• _Your objective_:
Whatever runs from the line with "0120-932-542" to the end of the records below must be copied exactly, with nothing else included.

• _Provided information_:
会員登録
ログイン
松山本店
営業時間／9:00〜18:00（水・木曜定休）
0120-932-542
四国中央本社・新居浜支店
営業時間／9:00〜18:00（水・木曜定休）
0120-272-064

• _Written solution_:
0120-932-542
四国中央本社・新居浜支店
営業時間／9:00〜18:00（水・木曜定休）
0120-272-064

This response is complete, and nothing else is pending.